Glass, who is still active in food safety and was the 2005-2006 president of the International Association for Food Protection (IAFP), said current food processing trends focusing on simpler ingredient labels and the removal of effective preservatives can unintentionally create food safety problems. She added that while suppliers have developed novel food protection strategies, such as cultured products with antimicrobial activity, the ingredients remain proprietary and differ from other suppliers’ products with similar names.

“As academics, we try to get back down to the effectiveness of the basic compounds in these ingredients and the control measures that go along with them, all while working closely with the industry,” Glass said. “What we learn from one project, we can often apply to another. As academics, we share food safety information. It’s not a secret. When we have recalls like the E. coli in raw milk cheese, we just look at it and shake our heads. … At this stage of the game, you should’ve known better what the risks are.”

From mild symptoms to life-threatening illness, different foodborne pathogens carry different levels of risks, Glass said, but delaying a recall always carries great risk, especially for more vulnerable populations such as the elderly, children, pregnant people, those with chronic illness, and others.

“Any delay in responding to a contamination issue increases the likelihood that more consumers will become ill and even suffer worse consequences,” she said.

A collaborative future.

Although Glass said consumers may think they see more recalls being issued now than ever, the reality is that industry is getting better at detection. She explained that recalls may seem bigger because of the consolidation of the food supply.

Recall management will soon receive another layer of support with the FSMA Section 204 Food Traceability Final Rule, which will require companies that manufacture, process, pack or hold “high-risk” foods on FDA’s Food Traceability List to meet its record-keeping requirements, allowing for faster identification and removal of contaminated products. FDA extended the compliance deadline for the Food Traceability Final Rule, originally set for Jan. 20, 2026, to July 20, 2028.

Roger Hancock, CEO, Recall InfoLink, a software company that helps businesses manage recalls, has observed how companies are adapting to the Food Traceability Final Rule. Accomplishing successful traceability implementation requires data compatibility and collaboration across the supply chain, he said.

Roger Hancock

“Traceability isn’t an individual company concept. It’s a supply chain concept,” Hancock said. “The best way to implement something at your company that works for your supply chain is to do it in collaboration with your supply chain.”

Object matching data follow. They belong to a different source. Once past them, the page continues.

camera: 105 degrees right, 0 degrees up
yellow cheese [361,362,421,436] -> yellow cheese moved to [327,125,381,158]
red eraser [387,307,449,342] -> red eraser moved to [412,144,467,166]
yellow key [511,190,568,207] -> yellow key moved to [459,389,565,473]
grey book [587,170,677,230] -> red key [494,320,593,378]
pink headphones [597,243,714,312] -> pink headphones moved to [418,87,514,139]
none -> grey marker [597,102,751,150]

Companies’ traceability data also must be compatible with their partners’ systems, Hancock said, or else programs can’t ingest the data coming from different areas of the supply chain. Having a data standard will simplify compatibility work between trading partners, he said. When recalls happen, all sectors need to understand the data and what to share — and be able to act on it.

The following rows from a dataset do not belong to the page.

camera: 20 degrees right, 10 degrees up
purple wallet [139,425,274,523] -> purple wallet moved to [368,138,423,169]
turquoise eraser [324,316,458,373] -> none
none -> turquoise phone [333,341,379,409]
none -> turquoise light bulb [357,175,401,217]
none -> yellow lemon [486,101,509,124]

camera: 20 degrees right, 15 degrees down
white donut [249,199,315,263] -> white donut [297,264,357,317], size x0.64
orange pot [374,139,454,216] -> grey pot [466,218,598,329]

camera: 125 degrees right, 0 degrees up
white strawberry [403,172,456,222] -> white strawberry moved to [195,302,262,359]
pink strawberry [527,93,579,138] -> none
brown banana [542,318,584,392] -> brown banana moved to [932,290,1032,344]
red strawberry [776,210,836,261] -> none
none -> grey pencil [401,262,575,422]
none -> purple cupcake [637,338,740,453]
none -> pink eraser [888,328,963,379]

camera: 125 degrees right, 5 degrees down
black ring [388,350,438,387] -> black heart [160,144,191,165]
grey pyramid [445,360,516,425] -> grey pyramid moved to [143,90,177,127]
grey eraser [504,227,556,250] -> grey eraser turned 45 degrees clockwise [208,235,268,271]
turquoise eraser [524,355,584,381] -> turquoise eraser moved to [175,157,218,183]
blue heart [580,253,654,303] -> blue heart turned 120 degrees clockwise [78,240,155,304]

“There’s different data sets that come together to make a recall. One of them is traceability data,” Hancock said. “The faster you can get that traceability data, the faster you can protect your customer, faster you can protect your brand, faster you can protect your business.”

Business, academia, technology, law and government — along with others — are all distinct sectors that make up the food industry. When food recalls occur, collaboration is required, but sometimes a party may refuse or delay action, potentially risking consumers’ health and leaving the ultimate authority to regulatory bodies to decide what to do.

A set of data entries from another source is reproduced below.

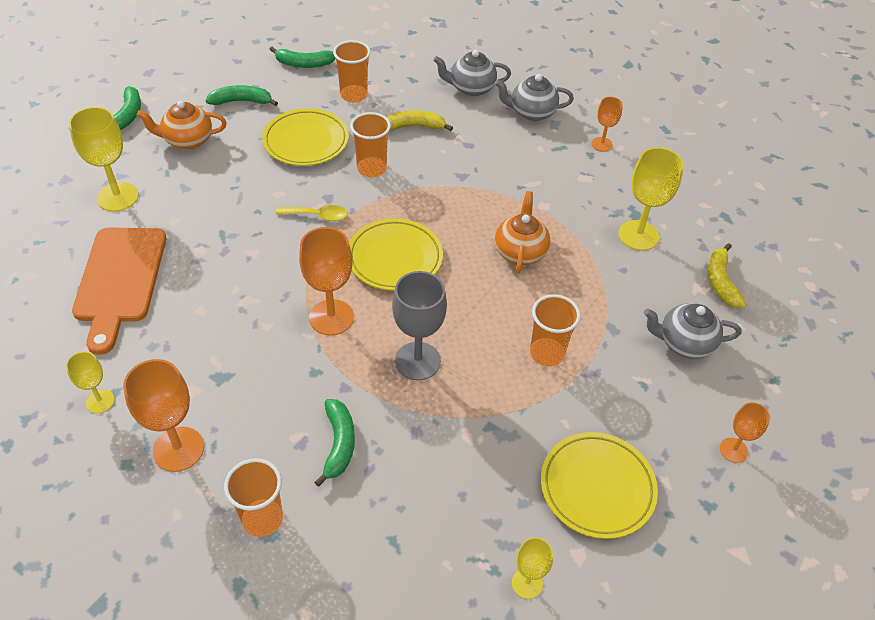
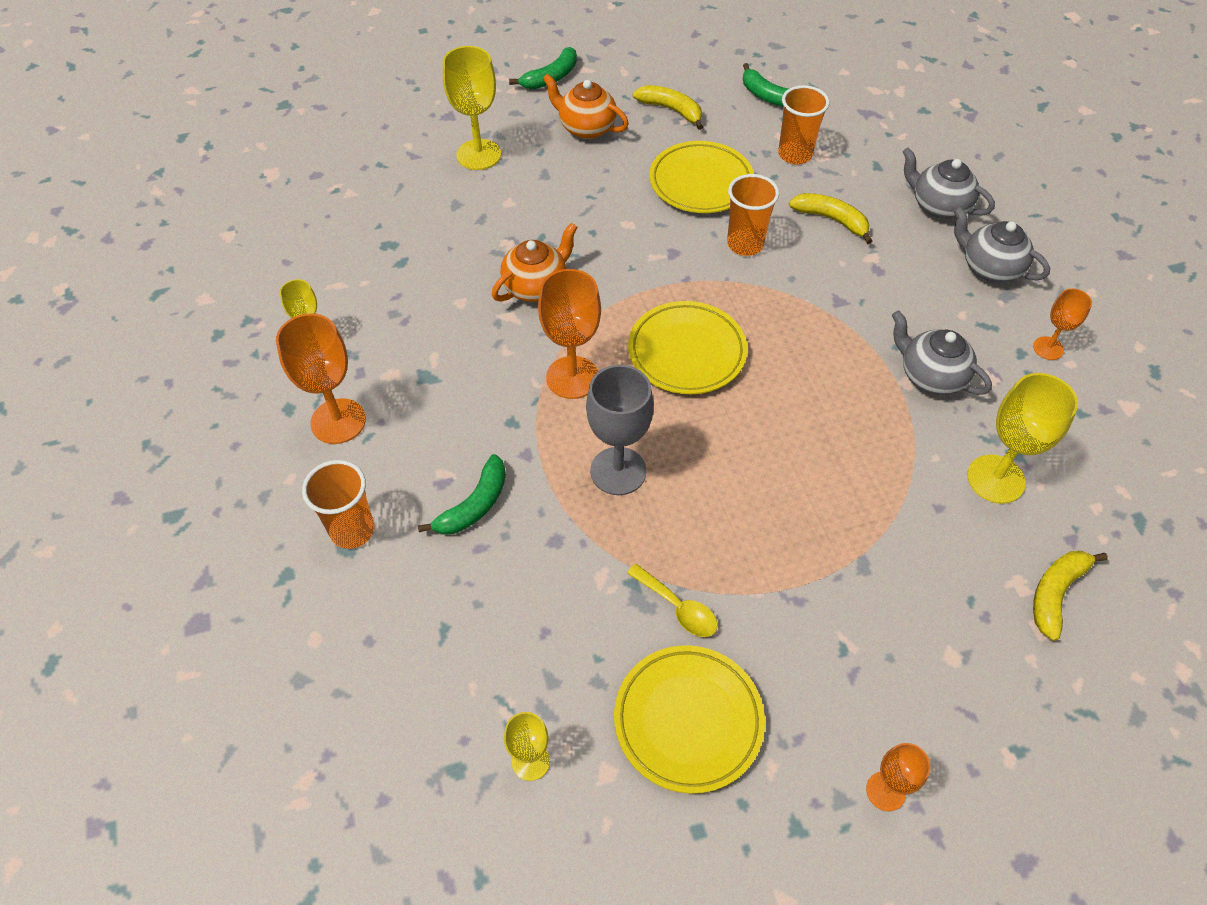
camera: 40 degrees right, 5 degrees up
orange cutting board [72,228,166,355] -> none
green banana [206,85,278,106] -> yellow banana [633,85,703,130]
yellow spoon [276,205,348,221] -> yellow spoon moved to [627,564,718,637]
orange teapot [495,191,550,273] -> orange teapot moved to [492,223,578,302]
orange cup [530,294,581,367] -> none
grey teapot [644,303,741,359] -> grey teapot moved to [892,311,992,395]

“The one takeaway [from the Raw Farm case], candidly, is that [a company] could tell the FDA to back off, and they won’t do anything,” Marler said. “I don’t think that’s the right way to approach it, but to be candid, if the FDA is not going to use its power that it’s got in a situation where the product is known to have caused illness, why would not the next company take the same position? That’s a risk that I don’t think any of us in the food safety space think is a good idea.”